When considering which products to export to the U.S., I would also encourage producers to consider the competitiveness of their products. It is pointless trying to export a small volume of a commodity product from West Africa into the U.S. as you won’t be able to compete. You’ve got to pick a niche product; ideally, something that isn’t easily manufactured or produced in volume in the U.S.
The Trade Hub is very active in Nigeria’s agriculture sector. What are some of the top farming-related opportunities for the private sector in Nigeria?
We see opportunities in response to food security challenges, particularly in terms of scaling up production and the processing of staple food crops both for local consumption and regional exports. Primarily, this would mean scaled up or new maize and rice production.
In my own experience working with agriculture projects in Nigeria over the past decade, I’ve been impressed with the changes in the government’s focus on increased food self-sufficiency. The Buhari administration has enacted many good, common-sense policies relating to local food production from a food security sustainability and import substitution point of view, not only for rice but also for maize, soya beans, and cowpeas, all of which are staple crops in Nigeria. I have watched Nigeria take one step at a time and move away from an oil dependency to a more diversified economy over the past 10 years, and the change has been profound. The country has magnificent, fertile soil, available arable land and ideal climatic conditions for many types of agriculture.
In Nigeria, we are mandated by USAID to work in five value chains in seven states under the Feed the Future programme. We are now considering additional value chains such as dairy, cassava and peanuts. Besides staple commodities like rice and maize, there are opportunities in several niche and specialist crops like ginger and sesame seed.
The Trade Hub recently made co-investments in beeswax (West Africa) and rice (Nigeria). Can you explain the potential in these two industries?
The West African beeswax industry is a niche producer of exportable products (including waxes for the cosmetic, pharmaceutical, candle and food industries) that are in high demand in the U.S. It is actually more labour intensive than capital intensive. Barriers to entry in this industry are relatively low; knowledge and experience are much bigger challenges than the size of land required or the initial construction cost of hives and processing facilities.
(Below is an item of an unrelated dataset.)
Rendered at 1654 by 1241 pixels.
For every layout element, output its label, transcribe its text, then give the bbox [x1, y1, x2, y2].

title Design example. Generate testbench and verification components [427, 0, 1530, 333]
Well-funded start-ups and new greenfield operations will do well commercially because the demand in the U.S. for the finished products will always exceed the supply from West Africa in the short term.
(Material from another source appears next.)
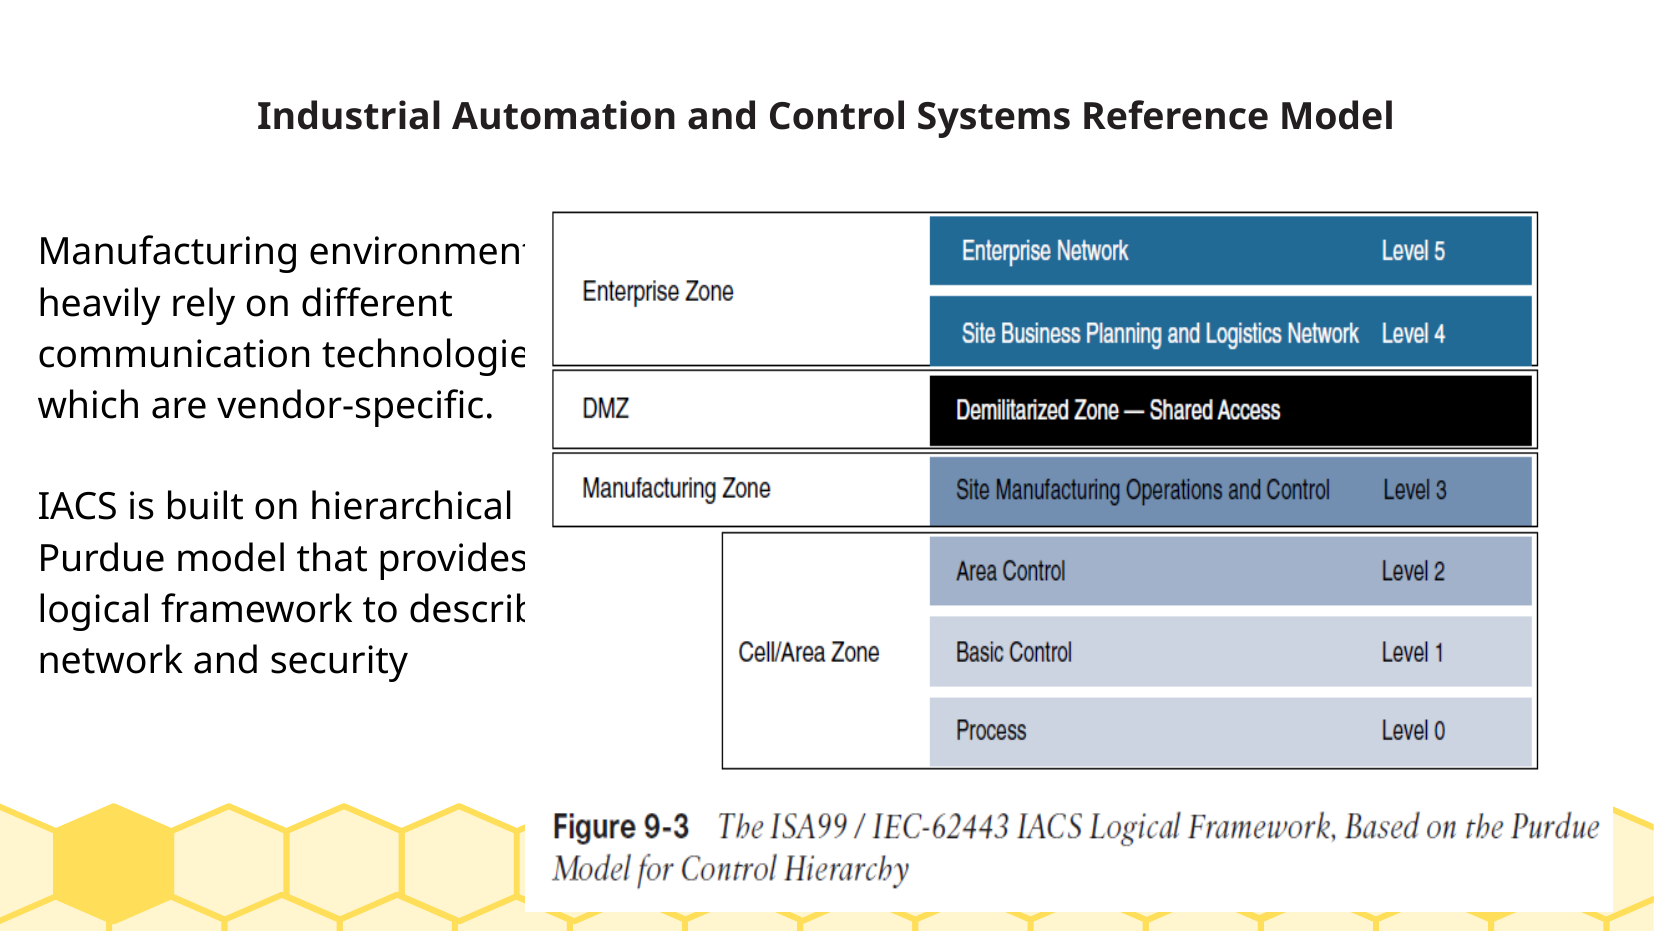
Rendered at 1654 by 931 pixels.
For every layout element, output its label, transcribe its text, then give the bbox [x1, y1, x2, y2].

Rice in Nigeria is a well-known conundrum. The demand for local consumption is much greater than the local supply. Ramping up local production to replace imported rice is a perennial challenge for the government. The Trade Hub strongly supports the drive for self-reliance and food security in every sense, both in rice and all other food types. Our investment in WACOT Rice is a prime example, where we are investing $1.5 million and the company is co-investing $8.6 million into a project in Kebbi State that will benefit over 5,000 farmers by providing access to finance, extension services and high-quality inputs of seeds and fertiliser that will enhance yields and product quality and produce an additional 20,000 tonnes of rice per annum.